Setelah lima tahun, perjuangan Yayasan Komite Utang Kehormatan Belanda (yayasan K.U.K.B.) kini mulai berbuah dengan kemenangan gugatan korban pembantaian Rawagede di pengadilan Belanda. Di balik itu, lembaga tersebut sesungguhnya memiliki masalah klasik: dana.
“Kami bergantung pada donatur,” ujar Ketua yayasan K.U.K.B. Jeffry M Pondaag saat saya temui di rumahnya di Heemskerk, Belanda, Senin, 26 September 2011 malam.
Lazimnya, selain merogoh dari kantung pengurus yayasan, ia juga sibuk bergerak mencari dana. Dari nomor rekening yang dipajang di situs webnya, www.kukb.nl, lembaga itu mendapat pula sejumlah sumbangan. Rencananya jika yayasan K.U.K.B. telah mendapat badan hukum di Indonesia, mereka juga akan membuat nomor rekening lokal yang bisa memudahkan warga Indonesia untuk menyumbang.
Meski tak mau menyebut jumlah totalnya, menurut Jeffry, perlu ongkos cukup banyak untuk membiayai proses gugatan pembantaian Rawagede. Antara lain, untuk membayar pengacara, penerjemah, dan memberangkatkan sejumlah keluarga korban Rawagede ke Belanda. Datangnya keluarga korban, tuturnya, sangat penting agar masyarakat Belanda melihat langsung wajah mereka, bukan cuma nama tanpa muka.
Pada Oktober 2009, salah satu penggugat kasus Rawagede, Saih bin Sakam (meninggal pada 7 Mei 2011), datang bersama Ketua Yayasan Rawagede, Sukarman. Saih dan Sukarman bertandang ke parlemen Belanda dan salah satu Gymnasium (sekolah menengah) di Groningen. Kedatangan mereka diliput pula oleh NOS, stasiun televisi nasional di negeri kincir angin tersebut. Untuk menghemat dana, keduanya menginap di rumah Jeffry.
Masalah finansial lebih besar muncul menjelang sidang pembacaan pledoi pada Juni 2011. Pasalnya, K.U.K.B. ingin mendatangkan lima warga Rawagede ke Belanda. K.U.K.B. bisa mendapatkan diskon besar dari Garuda Indonesia untuk tiket pesawat mereka. Tapi hingga sehari menjelang keberangkatan, uang senilai 5.500 euro (Rp 66,7 juta) untuk tiket itu belum juga terkumpul.
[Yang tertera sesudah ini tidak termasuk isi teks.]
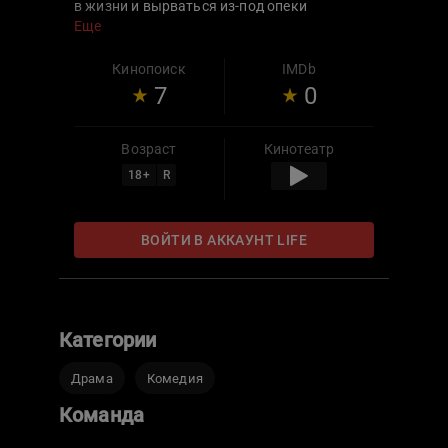
в жизни и вырваться из-под опеки
родителей, влюбляются и ссорятся, а также
Еще
учатся ладить друг с другом и решать
первые трудности взросления
Кинопоиск
IMDb
самостоятельно.
7
0
Возраст
Кинотеатр
18
+
R
ВОЙТИ В АККАУНТ LIFE
Категории
Драма
Комедия
Команда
Untunglah ada dua kawan Jeffry, Petra Munneke dan Casper E Koning, keduanya orang Belanda, yang berbaik hati menyumbangkan uangnya di saat-saat terakhir. “Saya langsung buru-buru ke (bandara) Schiphol untuk membayarkan uangnya sebelum kantor Garuda tutup,” tuturnya.
Lewat lobi melalui Dewan Perwakilan Rakyat dan Kementerian Luar Negeri, Kedutaan Besar RI di Belanda memudahkan beban yayasan itu dengan menyediakan akomodasi gratis bagi keluarga korban Rawagede. Pada 16-28 Juni 2011, mereka bisa gratis menginap di Wisma Indonesia di Wassenar. Hingga kini, hanya itu bantuan dari pemerintah Indonesia yang didapatkan yayasan.
K.U.K.B. sekarang memerlukan lebih banyak dana lagi karena sedang bersiap mengajukan gugatan penculikan warga Rawagede, dan pembantaian Westerling. Tapi Jeffry percaya, selama tujuannya baik, bantuan bakal datang di saat-saat tak terduga.
Batara R. Hutagalung
Mengenai berdirinya dan kegiatan KNPMBI dan KUKB, lihat weblog:
http://batarahutagalung.blogspot.com/2011/11/rawagede-perjuangan-knpmbi-dan-kukb.html
Wawancara Batara Hutagalung dengan RM-Online, lihat
http://batarahutagalung.blogspot.com/2011/11/belanda-masih-perlakukan-indonesia.html
Salam,
Batara R. Hutagalung
bunga
Terima kasih infonya, Pak. Omong-omong, apakah KUKB Pak Batara ikutan melayangkan gugatan bersama korban Rawagede dan Yayasan K.U.K.B. di Belanda?